Enter the rising sophomore, a student still excited about what is going to unfold throughout the academic year, but not feeling the hype of returning to college as much as before.  Most sophomores have a solid grasp on what to expect. They know their way around campus, they have a group of friends, they either know how to handle living in a dorm or now have an apartment off campus.

When the semester starts they’re able to fall into a routine rather quickly, stuck in an academic limbo between general education classes and core major classes. Juggling classes and trying to have a social life is challenging, but not new. Football games are exciting, but not new. Exploring College Town is fun, but not new.

Going from freshman year, a storm of constant exploration to knowing, for the most part, what to expect gives you whiplash.  Classes start to get harder, planning to hang out with your old friends gets more difficult at you don’t all live on the heart of campus and you probably have more financial responsibility than the year before. 

Sophomore year is when college starts to become stressful, in more than just the “my deadline for this assignment is way too close to today’s date and I haven’t even started it yet” type of way. 

If you’re experiencing Sophomore Slump, don’t worry, your friends probably are too, and there are ways to combat it.

Courtesy: Her Campus

1. Make time to hang out with friends

As sophomore year progresses, class and homework will take up more time.  If you’re feeling buried, dig yourself out for at least an hour. Don’t let school completely consume you. How you’re feeling is just as important as what you’re learning. Being around other people who make you happy and who understand the struggle will make an immense difference in your mood.

2. Explore places you have not been yet

If “been there, done that” is becoming your catchphrase it’s time to stop using the places you know as a crutch. Feeling comfortable and having a routine is a great accomplishment, but it should not make you stagnant. Instead of going to your favorite place to eat before class, try someplace new. Instead of going to your usual study spot in the library, try studying outside or at a coffee shop.
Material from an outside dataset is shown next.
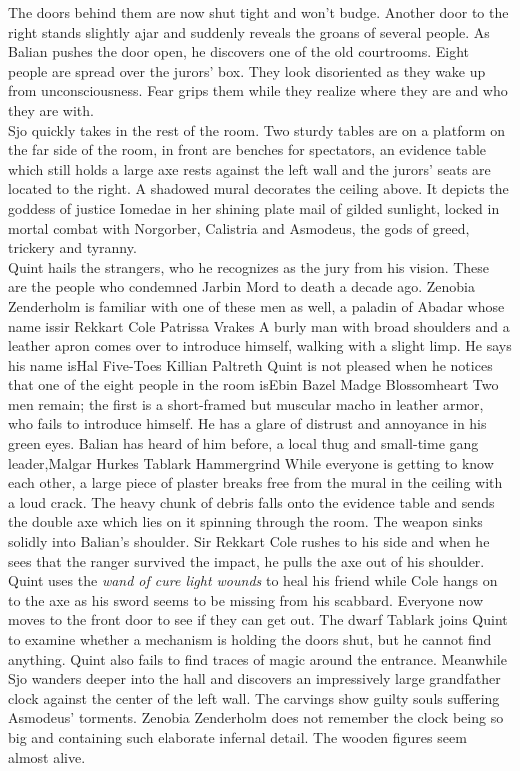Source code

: The doors behind them are now shut tight and won't budge. Another door to the right stands slightly ajar and suddenly reveals the groans of several people. As Balian pushes the door open, he discovers one of the old courtrooms. Eight people are spread over the jurors' box. They look disoriented as they wake up from unconsciousness. Fear grips them while they realize where they are and who they are with.\\

Sjo quickly takes in the rest of the room. Two sturdy tables are on a platform on the far side of the room, in front are benches for spectators, an evidence table which still holds a large axe rests against the left wall and the jurors' seats are located to the right. A shadowed mural decorates the ceiling above. It depicts the goddess of justice Iomedae in her shining plate mail of gilded sunlight, locked in mortal combat with Norgorber, Calistria and Asmodeus, the gods of greed, trickery and tyranny.\\

Quint hails the strangers, who he recognizes as the jury from his vision. These are the people who condemned Jarbin Mord to death a decade ago. Zenobia Zenderholm is familiar with one of these men as well, a paladin of Abadar whose name issir Rekkart Cole Patrissa Vrakes A burly man with broad shoulders and a leather apron comes over to introduce himself, walking with a slight limp. He says his name isHal Five-Toes Killian Paltreth Quint is not pleased when he notices that one of the eight people in the room isEbin Bazel Madge Blossomheart Two men remain; the first is a short-framed but muscular macho in leather armor, who fails to introduce himself. He has a glare of distrust and annoyance in his green eyes. Balian has heard of him before, a local thug and small-time gang leader,Malgar Hurkes Tablark Hammergrind While everyone is getting to know each other, a large piece of plaster breaks free from the mural in the ceiling with a loud crack. The heavy chunk of debris falls onto the evidence table and sends the double axe which lies on it spinning through the room. The weapon sinks solidly into Balian's shoulder. Sir Rekkart Cole rushes to his side and when he sees that the ranger survived the impact, he pulls the axe out of his shoulder. Quint uses the {\itshape wand of cure light wounds} to heal his friend while Cole hangs on to the axe as his sword seems to be missing from his scabbard. Everyone now moves to the front door to see if they can get out. The dwarf Tablark joins Quint to examine whether a mechanism is holding the doors shut, but he cannot find anything. Quint also fails to find traces of magic around the entrance. Meanwhile Sjo wanders deeper into the hall and discovers an impressively large grandfather clock against the center of the left wall. The carvings show guilty souls suffering Asmodeus' torments. Zenobia Zenderholm does not remember the clock being so big and containing such elaborate infernal detail. The wooden figures seem almost alive.\\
It will make all the difference.

3. Get involved with something new on campus 

Freshman year you probably found clubs and extracurricular that you enjoy, but just because your first year at school is over it doesn’t mean you’re not allowed to look into new ones.  Join a club that aligns with one of your hobbies, not your major, to meet new people and have fun.

Even though the era of freshman year is over you can still explore all that being a college student has to offer.